According to a report by Viral Mag on October 23, during discussions on the 2025 budget in France, lawmakers proposed an amendment to impose a tax of 0.15 euros per milliliter on e-cigarette liquid. This proposal has sparked strong dissatisfaction among industry professionals in the e-cigarette sector, as they are concerned that a large number of e-cigarette users may revert back to traditional cigarettes.
The amendment was proposed by lawmakers from the French Liot and EPR parties, who suggest imposing a tax of 15 cents per milliliter on e-cigarette liquid starting in March 2025. It is estimated that this tax policy is expected to generate an additional revenue of approximately 1.5 to 2 billion euros for the country annually.
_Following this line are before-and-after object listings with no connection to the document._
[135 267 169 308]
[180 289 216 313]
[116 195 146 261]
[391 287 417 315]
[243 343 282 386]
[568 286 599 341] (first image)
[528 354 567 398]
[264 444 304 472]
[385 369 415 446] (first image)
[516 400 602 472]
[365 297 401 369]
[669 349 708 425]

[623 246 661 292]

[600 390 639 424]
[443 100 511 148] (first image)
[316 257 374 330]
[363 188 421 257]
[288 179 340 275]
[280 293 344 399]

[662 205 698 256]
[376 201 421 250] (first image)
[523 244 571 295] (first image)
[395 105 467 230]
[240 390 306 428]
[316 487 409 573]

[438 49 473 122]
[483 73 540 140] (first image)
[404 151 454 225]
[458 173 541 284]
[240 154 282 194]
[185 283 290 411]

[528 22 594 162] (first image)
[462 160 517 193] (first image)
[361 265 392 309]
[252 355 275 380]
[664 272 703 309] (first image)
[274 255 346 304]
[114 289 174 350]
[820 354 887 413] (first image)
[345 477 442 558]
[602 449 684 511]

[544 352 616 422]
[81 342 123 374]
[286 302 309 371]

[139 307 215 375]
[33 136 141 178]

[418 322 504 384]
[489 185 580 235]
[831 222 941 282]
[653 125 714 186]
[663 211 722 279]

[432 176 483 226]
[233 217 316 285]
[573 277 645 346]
However, this measure has triggered dissatisfaction in the e-cigarette industry. The e-cigarette industry association Fivape stated that this tax could lead to a 40% increase in e-cigarette liquid prices. According to Fivape chairman Jean Moiroud, this high price is likely to force many e-cigarette users back to traditional cigarettes. Fivape pointed out that a similar tax policy in Italy has already led to 20% of e-cigarette users returning to traditional cigarettes, which could negate years of efforts to help smokers quit.
The e-cigarette industry points out that this new tax will be another blow. The industry is already facing strict regulations, including advertising bans, restrictions on consumption places, and high product standards, all of which have led to many specialty stores closing down.
The proposed tax measure will ultimately need to be reviewed by Congress and is expected to spark fierce debate in the legislature. Several lawmakers have already expressed opposition, believing that it will harm proven public health tools and also fear the emergence of an unregulated black market for e-cigarettes.
According to reports, e-cigarette industry professionals may actively lobby parliament in the coming weeks in hopes of reversing this tax proposal.